As each new Democrat health care draft is submitted, the non-partisan Congressional Budget Office (CBO) returns another trillion dollar price tag. Tuesday’s cost prediction for the House’s new bill was no exception – weighing in at $1.04 trillion dollars. Why is health care reform so expensive? What is Congress spending so much money on?

Welfare. Massive insurance subsidies and an expansion of Medicaid account for the vast majority of CBO-scored costs. By 2019 these expenditures are expected to rise to $244 billion a year. That’s more than the federal government spent last year on Medicaid ($201 billion according to the CBO).
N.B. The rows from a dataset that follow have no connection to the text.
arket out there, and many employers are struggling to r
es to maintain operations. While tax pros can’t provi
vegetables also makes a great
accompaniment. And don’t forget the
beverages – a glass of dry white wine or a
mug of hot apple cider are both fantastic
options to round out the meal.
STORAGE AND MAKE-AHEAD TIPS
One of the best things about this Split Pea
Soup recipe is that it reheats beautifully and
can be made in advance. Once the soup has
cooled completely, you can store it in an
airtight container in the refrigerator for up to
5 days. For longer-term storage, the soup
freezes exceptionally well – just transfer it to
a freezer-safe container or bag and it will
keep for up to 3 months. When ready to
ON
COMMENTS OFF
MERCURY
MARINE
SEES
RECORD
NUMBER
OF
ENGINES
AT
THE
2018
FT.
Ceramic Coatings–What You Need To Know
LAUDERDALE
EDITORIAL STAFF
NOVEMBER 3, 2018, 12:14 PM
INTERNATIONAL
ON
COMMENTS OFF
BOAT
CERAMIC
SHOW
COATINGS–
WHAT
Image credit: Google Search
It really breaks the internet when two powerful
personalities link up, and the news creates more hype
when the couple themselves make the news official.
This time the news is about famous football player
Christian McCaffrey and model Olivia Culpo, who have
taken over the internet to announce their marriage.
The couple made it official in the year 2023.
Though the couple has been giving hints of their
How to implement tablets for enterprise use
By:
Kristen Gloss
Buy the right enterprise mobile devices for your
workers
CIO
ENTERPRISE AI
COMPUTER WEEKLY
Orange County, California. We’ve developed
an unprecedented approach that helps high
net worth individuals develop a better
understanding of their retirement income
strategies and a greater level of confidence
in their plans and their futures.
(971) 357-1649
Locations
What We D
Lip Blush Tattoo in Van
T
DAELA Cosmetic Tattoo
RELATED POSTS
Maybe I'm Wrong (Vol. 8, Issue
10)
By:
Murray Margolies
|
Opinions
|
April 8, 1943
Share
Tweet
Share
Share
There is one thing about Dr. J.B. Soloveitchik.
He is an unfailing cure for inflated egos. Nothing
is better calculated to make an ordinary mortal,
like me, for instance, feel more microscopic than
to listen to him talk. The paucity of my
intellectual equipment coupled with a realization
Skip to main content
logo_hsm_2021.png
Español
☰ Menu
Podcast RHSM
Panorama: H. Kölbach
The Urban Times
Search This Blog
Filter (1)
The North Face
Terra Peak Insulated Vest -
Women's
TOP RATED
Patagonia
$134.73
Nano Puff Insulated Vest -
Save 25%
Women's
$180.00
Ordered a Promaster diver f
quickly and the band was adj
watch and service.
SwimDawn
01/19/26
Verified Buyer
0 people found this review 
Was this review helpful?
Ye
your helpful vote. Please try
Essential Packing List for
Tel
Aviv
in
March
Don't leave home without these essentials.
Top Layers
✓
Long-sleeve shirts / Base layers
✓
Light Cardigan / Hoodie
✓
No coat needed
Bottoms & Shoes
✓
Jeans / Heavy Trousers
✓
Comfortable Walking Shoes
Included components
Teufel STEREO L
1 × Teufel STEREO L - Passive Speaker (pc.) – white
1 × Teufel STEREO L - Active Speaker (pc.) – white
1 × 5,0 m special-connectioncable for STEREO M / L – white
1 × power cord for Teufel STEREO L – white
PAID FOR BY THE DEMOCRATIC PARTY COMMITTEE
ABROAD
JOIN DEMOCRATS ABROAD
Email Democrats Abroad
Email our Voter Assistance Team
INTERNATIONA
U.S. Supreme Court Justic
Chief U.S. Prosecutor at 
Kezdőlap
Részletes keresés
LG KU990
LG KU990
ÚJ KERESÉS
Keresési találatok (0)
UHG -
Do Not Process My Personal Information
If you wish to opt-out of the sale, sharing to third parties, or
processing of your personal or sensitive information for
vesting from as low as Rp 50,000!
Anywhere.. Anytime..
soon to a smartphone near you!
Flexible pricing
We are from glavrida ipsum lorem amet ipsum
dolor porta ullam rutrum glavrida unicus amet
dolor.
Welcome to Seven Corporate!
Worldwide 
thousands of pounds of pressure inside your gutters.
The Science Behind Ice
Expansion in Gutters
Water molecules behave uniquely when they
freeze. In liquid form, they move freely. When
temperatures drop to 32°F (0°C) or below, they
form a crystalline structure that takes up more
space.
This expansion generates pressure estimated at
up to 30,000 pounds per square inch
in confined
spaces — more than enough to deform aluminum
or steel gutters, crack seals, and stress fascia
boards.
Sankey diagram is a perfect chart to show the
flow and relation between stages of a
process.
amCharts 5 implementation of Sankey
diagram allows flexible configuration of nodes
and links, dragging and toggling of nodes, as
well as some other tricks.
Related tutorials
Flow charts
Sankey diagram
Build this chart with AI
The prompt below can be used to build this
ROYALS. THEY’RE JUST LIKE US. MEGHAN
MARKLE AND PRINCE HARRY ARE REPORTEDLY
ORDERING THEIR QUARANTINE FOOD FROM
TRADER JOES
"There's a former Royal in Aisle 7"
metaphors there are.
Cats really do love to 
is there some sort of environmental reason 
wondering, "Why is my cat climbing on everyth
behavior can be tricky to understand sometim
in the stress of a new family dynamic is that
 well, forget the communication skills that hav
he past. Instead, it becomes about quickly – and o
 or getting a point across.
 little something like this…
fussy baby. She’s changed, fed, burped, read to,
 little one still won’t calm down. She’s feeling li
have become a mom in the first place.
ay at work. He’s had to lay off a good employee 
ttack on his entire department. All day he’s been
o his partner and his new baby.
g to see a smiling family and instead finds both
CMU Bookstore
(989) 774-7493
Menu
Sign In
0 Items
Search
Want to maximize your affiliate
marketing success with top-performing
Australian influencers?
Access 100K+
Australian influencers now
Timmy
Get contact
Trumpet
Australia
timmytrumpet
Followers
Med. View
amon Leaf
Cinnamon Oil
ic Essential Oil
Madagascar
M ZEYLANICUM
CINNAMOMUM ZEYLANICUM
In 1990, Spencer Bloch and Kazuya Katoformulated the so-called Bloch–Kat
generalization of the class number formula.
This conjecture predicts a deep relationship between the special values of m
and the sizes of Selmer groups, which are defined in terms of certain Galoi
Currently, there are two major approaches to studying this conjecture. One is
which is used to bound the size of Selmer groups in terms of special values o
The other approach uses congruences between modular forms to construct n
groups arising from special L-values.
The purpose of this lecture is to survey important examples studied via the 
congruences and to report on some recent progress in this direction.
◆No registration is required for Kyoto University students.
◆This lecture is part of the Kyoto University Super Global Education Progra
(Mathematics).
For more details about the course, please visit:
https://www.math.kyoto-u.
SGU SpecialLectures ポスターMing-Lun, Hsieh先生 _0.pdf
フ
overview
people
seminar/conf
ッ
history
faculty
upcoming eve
Meanwhile the costs are piled on top of small businesses and individuals making above $280,000 a year. Even with a draconian 5% income tax increase for the top bracket, the House bill’s surtax only raises $81 billion in 2019 – barely a third of proposed new entitlement spending for that year.
In the first blush of his health care reform drive, President Obama talked enthusiastically about how “investment” in health technology and comparative effectiveness reform would “bend the curve” of health care cost increases. Lately, Obama has stopped mentioning these programs in his speeches. He may have noticed either that they don’t cut costs or that they aren’t an important part of current health care legislation.
The old rhetoric has nothing to do with the reality of current reform proposals. Obamacare is not a visionary down-payment on future efficiency gains. It is a simple redistribution from rich to poor. Instead of lowering costs, it tries to hide costs from Americans with smothering subsidies that the CBO now predicts could derail the budget. The only cost it will save is on life-saving technologies that will never be invented because of stagnant growth and a less dynamic economy.
Americans want real reform. Extending the tax exclusion on health care premiums to individual insurance plans will introduce more competition into the health care market and drive innovation. Allowing individuals to purchase insurance policies across state lines will create regulatory competition that gives customers the protections that actually want. Discarding these very real options for a narrow class-based agenda is an abdication of the promises President Obama made to the American people and a disservice to the nation.